▶ [Document]
==================================================

The many ways eggs can be used for breakfast dishes.
Survival skills using just what is available on the day. 3 or 4 ingredients to teach flexibility in thinking. Treat it as a fun way to feed the family.
Most important teach knife skills and how to stay safe in the kitchen using electrical appliances and that cooking is FUN.

daarhn, Jun 6, 3:20am
I'm always Xstatic when kids are introduced to cooking. Part of basic cooking for the young is to also encourage and coach them where the food comes from. Is it ethical, mass produced, chemicals, organic,etc? Also Cost effectiveness and budget, shopping list and good old fashioned growing it yourself. Learn early to normalize.
Keep it simple. A child at any age can learn and understand where food comes from. As kids it was normalized behaviour when asked to go dig up the spuds, pull the carrots, fetch the eggs, grow from seed and homekill. Podding the peas, shucking the corn, knowing when to pick sunripened strawberries, tomatoes, fruit.
The key to encourage youngsters to value cooking is Patience! Make it fun and informative.

==================================================

▶ [Entries shown]
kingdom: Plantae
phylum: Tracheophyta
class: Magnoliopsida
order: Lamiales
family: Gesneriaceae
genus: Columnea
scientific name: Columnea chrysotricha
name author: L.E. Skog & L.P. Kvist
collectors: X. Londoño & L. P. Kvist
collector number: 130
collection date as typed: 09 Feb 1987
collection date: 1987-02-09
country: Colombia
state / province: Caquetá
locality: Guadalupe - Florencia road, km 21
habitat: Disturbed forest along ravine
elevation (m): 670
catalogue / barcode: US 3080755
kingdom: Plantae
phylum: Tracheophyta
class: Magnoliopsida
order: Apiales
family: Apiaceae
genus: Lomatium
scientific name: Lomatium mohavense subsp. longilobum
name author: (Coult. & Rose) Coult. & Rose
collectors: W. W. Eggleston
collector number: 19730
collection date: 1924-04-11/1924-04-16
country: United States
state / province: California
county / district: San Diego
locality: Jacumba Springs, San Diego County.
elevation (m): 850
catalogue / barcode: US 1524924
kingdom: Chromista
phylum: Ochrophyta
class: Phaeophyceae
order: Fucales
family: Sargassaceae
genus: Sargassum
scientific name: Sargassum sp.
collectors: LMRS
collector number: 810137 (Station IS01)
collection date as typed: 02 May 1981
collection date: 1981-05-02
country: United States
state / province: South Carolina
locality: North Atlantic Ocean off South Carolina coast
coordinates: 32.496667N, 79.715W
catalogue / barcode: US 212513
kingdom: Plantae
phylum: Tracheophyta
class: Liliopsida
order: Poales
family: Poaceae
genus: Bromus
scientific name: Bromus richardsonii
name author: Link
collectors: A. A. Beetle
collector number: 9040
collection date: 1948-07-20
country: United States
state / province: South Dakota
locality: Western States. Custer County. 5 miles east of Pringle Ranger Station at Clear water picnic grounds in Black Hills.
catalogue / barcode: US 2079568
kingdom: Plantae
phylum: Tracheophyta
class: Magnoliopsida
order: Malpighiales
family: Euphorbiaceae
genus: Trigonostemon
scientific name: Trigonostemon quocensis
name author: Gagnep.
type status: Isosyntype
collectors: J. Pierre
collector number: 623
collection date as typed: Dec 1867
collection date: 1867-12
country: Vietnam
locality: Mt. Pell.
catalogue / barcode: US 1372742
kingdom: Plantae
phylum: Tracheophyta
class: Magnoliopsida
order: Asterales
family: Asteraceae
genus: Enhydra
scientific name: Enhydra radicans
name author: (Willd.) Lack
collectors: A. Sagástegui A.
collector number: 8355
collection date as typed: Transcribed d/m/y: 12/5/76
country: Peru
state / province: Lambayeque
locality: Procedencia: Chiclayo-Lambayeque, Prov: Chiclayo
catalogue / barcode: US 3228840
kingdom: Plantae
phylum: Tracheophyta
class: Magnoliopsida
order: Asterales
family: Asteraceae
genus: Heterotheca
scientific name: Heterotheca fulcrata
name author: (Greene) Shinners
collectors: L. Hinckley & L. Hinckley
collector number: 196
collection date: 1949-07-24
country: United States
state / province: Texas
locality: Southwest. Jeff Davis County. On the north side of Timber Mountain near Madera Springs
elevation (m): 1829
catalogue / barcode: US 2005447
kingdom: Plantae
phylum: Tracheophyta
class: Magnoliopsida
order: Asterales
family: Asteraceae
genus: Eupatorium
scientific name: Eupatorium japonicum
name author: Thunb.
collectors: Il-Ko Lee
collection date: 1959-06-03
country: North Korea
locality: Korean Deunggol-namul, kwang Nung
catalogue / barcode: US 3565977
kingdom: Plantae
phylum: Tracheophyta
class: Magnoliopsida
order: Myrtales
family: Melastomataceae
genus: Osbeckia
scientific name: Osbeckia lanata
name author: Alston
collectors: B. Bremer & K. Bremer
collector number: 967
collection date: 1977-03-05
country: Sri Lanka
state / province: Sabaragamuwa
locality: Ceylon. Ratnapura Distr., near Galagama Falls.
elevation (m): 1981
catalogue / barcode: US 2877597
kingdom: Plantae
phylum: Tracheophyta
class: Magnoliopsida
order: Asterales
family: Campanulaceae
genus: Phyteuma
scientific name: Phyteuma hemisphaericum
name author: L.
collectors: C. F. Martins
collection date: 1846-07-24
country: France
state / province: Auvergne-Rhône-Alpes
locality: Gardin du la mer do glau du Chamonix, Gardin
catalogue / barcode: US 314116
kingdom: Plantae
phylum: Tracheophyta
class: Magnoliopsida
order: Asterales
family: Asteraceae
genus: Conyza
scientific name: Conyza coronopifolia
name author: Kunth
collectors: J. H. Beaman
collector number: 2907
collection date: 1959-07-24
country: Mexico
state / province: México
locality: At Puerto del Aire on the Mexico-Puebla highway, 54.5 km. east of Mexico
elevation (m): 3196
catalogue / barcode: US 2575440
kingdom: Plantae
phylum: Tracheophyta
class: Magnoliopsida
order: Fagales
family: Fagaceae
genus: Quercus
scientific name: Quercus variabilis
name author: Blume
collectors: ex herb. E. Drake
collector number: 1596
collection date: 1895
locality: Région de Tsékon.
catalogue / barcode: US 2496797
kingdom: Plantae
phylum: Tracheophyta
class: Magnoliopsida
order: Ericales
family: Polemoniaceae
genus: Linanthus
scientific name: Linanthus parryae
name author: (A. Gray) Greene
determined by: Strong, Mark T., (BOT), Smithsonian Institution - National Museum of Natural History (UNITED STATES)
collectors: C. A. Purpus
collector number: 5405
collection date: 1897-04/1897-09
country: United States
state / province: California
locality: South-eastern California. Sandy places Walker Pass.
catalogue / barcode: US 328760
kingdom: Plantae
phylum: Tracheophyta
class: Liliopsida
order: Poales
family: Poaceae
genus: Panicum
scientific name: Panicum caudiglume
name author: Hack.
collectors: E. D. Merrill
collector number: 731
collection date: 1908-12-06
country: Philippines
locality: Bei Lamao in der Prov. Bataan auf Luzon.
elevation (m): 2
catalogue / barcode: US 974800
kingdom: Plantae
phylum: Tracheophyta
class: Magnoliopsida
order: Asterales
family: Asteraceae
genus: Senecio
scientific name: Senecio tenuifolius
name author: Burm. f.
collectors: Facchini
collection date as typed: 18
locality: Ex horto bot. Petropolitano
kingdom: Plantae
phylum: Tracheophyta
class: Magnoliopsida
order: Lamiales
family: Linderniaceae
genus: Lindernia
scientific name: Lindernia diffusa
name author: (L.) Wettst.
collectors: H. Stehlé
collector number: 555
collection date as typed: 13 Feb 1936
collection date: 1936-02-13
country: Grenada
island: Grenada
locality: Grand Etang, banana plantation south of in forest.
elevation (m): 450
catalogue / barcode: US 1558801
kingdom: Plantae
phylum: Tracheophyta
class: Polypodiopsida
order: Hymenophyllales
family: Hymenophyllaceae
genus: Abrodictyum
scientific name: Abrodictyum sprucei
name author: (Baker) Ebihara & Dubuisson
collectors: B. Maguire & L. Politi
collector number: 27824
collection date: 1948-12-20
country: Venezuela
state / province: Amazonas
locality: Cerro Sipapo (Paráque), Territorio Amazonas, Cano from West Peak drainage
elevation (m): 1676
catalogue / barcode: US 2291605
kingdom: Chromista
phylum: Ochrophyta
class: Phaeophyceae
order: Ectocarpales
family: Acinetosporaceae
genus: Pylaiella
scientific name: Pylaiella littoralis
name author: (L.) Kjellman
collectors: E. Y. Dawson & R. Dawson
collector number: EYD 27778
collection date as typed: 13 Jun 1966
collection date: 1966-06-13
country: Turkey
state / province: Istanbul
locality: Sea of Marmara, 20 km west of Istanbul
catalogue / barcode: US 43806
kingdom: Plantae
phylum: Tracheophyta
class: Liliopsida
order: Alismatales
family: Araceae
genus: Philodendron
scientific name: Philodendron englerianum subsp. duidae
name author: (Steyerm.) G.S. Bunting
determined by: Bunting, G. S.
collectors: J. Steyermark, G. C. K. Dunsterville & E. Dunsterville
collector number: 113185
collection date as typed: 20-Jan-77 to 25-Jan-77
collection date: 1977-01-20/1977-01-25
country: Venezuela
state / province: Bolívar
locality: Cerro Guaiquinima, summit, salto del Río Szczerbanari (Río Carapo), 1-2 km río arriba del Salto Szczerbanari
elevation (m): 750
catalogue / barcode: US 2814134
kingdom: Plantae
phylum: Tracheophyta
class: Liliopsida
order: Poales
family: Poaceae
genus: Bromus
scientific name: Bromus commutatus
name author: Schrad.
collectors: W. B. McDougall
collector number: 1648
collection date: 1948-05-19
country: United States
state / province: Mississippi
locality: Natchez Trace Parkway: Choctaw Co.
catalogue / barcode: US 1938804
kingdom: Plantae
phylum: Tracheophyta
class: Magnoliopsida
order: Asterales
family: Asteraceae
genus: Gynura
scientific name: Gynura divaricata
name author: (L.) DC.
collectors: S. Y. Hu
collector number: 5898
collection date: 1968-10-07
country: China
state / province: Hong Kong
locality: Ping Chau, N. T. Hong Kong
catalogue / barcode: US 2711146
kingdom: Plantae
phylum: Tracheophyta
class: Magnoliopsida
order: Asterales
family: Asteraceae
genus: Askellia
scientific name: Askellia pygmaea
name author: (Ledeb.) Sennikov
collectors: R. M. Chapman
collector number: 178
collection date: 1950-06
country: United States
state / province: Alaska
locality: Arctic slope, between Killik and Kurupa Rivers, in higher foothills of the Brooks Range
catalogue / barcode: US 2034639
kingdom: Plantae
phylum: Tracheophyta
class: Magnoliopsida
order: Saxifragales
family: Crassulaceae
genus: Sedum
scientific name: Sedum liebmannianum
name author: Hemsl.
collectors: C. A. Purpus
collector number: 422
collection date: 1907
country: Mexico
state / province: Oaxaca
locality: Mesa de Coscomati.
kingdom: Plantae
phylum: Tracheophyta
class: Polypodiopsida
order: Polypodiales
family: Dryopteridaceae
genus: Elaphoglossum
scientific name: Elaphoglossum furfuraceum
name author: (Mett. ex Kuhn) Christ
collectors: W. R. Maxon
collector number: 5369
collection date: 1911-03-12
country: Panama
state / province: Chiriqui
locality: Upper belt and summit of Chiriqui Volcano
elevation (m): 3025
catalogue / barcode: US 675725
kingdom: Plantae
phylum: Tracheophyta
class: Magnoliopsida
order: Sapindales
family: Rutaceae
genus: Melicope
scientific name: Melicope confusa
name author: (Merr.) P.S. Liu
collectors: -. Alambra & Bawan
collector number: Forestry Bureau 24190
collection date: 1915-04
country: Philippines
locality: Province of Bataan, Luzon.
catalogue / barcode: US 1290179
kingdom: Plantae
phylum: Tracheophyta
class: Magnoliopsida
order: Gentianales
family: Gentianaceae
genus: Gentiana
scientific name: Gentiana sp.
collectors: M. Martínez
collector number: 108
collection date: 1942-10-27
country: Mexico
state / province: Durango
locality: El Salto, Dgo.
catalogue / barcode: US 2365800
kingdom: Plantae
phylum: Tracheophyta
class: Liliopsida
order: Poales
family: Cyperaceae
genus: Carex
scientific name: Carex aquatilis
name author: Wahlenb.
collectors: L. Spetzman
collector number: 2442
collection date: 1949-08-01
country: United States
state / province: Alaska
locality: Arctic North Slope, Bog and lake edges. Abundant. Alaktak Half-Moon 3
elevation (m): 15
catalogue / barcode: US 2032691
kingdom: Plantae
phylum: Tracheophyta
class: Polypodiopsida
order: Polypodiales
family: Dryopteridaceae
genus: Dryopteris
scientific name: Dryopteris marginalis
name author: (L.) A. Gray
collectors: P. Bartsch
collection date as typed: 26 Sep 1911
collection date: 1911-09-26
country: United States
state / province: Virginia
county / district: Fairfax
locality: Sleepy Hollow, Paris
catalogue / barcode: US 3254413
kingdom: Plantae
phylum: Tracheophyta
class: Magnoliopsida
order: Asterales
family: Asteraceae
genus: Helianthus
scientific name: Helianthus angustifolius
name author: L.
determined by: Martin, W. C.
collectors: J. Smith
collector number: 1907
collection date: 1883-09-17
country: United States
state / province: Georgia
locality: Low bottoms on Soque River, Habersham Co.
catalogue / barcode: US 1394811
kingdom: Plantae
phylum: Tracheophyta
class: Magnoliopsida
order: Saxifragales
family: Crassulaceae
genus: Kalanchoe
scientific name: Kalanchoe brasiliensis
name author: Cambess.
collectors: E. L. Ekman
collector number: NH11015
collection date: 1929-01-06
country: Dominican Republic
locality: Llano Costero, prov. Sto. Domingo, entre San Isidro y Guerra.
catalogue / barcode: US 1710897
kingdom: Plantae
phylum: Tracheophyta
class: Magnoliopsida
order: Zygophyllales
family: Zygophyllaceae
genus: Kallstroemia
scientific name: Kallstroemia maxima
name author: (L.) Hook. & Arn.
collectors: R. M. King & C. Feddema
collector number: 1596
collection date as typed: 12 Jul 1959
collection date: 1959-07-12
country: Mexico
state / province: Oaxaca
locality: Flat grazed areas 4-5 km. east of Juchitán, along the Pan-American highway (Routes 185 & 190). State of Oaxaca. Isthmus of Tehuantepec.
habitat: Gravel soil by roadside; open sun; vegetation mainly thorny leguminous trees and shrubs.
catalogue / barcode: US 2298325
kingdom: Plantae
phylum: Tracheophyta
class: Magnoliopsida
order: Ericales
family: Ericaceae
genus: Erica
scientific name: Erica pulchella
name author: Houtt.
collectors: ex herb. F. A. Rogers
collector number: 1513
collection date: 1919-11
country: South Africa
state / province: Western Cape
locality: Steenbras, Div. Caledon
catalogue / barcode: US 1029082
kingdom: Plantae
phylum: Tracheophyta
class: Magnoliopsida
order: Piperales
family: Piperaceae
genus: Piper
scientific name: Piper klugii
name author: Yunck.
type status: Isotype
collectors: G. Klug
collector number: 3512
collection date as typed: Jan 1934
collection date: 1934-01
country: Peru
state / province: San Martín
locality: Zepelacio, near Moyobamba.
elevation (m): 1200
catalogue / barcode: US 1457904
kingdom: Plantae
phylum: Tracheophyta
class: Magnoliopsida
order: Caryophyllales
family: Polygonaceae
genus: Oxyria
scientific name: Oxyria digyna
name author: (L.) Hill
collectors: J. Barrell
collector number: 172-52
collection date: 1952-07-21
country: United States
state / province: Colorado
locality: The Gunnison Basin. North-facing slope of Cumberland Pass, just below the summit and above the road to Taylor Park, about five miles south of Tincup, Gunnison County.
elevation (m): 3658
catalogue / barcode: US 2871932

==================================================

▶ [Required work]
Translate into French this sentence from the post on teaching children to cook: "A child at any age can learn and understand where food comes from." The rows were drawn from a separate source.

▶ [Solution]
Un enfant, à tout âge, peut apprendre et comprendre d'où vient la nourriture.